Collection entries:

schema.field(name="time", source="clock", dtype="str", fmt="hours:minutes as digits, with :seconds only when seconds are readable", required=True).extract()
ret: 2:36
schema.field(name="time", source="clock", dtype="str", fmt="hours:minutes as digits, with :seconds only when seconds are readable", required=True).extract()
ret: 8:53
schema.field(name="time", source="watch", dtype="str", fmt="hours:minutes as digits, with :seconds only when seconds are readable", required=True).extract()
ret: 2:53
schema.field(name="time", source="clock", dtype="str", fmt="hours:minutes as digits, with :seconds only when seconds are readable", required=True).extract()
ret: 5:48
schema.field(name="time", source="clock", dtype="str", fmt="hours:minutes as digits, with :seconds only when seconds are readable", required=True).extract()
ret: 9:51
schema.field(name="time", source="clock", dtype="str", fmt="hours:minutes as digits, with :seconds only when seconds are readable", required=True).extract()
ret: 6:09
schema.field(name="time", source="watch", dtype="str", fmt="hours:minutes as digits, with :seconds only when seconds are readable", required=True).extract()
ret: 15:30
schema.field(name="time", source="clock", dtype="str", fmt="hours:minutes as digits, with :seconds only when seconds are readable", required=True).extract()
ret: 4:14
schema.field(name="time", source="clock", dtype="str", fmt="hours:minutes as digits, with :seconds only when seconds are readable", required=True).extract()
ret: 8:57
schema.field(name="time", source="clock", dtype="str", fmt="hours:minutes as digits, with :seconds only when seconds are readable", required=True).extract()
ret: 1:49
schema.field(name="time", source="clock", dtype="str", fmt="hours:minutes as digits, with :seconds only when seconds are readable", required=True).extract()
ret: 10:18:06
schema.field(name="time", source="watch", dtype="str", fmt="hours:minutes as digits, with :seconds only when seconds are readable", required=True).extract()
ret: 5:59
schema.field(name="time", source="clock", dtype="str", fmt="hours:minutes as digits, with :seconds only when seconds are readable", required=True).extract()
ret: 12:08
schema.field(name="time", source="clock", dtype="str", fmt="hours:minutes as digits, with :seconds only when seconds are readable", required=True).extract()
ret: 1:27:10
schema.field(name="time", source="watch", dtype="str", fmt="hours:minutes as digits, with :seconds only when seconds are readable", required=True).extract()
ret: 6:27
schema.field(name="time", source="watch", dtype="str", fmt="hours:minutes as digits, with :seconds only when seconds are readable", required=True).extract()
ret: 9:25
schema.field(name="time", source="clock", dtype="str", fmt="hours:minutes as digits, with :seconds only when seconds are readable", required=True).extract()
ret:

TO BE DONE: Please retype each of the rows above word for word, changing nothing.

PROBLEM SOLUTION:
schema.field(name="time", source="clock", dtype="str", fmt="hours:minutes as digits, with :seconds only when seconds are readable", required=True).extract()
ret: 2:36
schema.field(name="time", source="clock", dtype="str", fmt="hours:minutes as digits, with :seconds only when seconds are readable", required=True).extract()
ret: 8:53
schema.field(name="time", source="watch", dtype="str", fmt="hours:minutes as digits, with :seconds only when seconds are readable", required=True).extract()
ret: 2:53
schema.field(name="time", source="clock", dtype="str", fmt="hours:minutes as digits, with :seconds only when seconds are readable", required=True).extract()
ret: 5:48
schema.field(name="time", source="clock", dtype="str", fmt="hours:minutes as digits, with :seconds only when seconds are readable", required=True).extract()
ret: 9:51
schema.field(name="time", source="clock", dtype="str", fmt="hours:minutes as digits, with :seconds only when seconds are readable", required=True).extract()
ret: 6:09
schema.field(name="time", source="watch", dtype="str", fmt="hours:minutes as digits, with :seconds only when seconds are readable", required=True).extract()
ret: 15:30
schema.field(name="time", source="clock", dtype="str", fmt="hours:minutes as digits, with :seconds only when seconds are readable", required=True).extract()
ret: 4:14
schema.field(name="time", source="clock", dtype="str", fmt="hours:minutes as digits, with :seconds only when seconds are readable", required=True).extract()
ret: 8:57
schema.field(name="time", source="clock", dtype="str", fmt="hours:minutes as digits, with :seconds only when seconds are readable", required=True).extract()
ret: 1:49
schema.field(name="time", source="clock", dtype="str", fmt="hours:minutes as digits, with :seconds only when seconds are readable", required=True).extract()
ret: 10:18:06
schema.field(name="time", source="watch", dtype="str", fmt="hours:minutes as digits, with :seconds only when seconds are readable", required=True).extract()
ret: 5:59
schema.field(name="time", source="clock", dtype="str", fmt="hours:minutes as digits, with :seconds only when seconds are readable", required=True).extract()
ret: 12:08
schema.field(name="time", source="clock", dtype="str", fmt="hours:minutes as digits, with :seconds only when seconds are readable", required=True).extract()
ret: 1:27:10
schema.field(name="time", source="watch", dtype="str", fmt="hours:minutes as digits, with :seconds only when seconds are readable", required=True).extract()
ret: 6:27
schema.field(name="time", source="watch", dtype="str", fmt="hours:minutes as digits, with :seconds only when seconds are readable", required=True).extract()
ret: 9:25
schema.field(name="time", source="clock", dtype="str", fmt="hours:minutes as digits, with :seconds only when seconds are readable", required=True).extract()
ret:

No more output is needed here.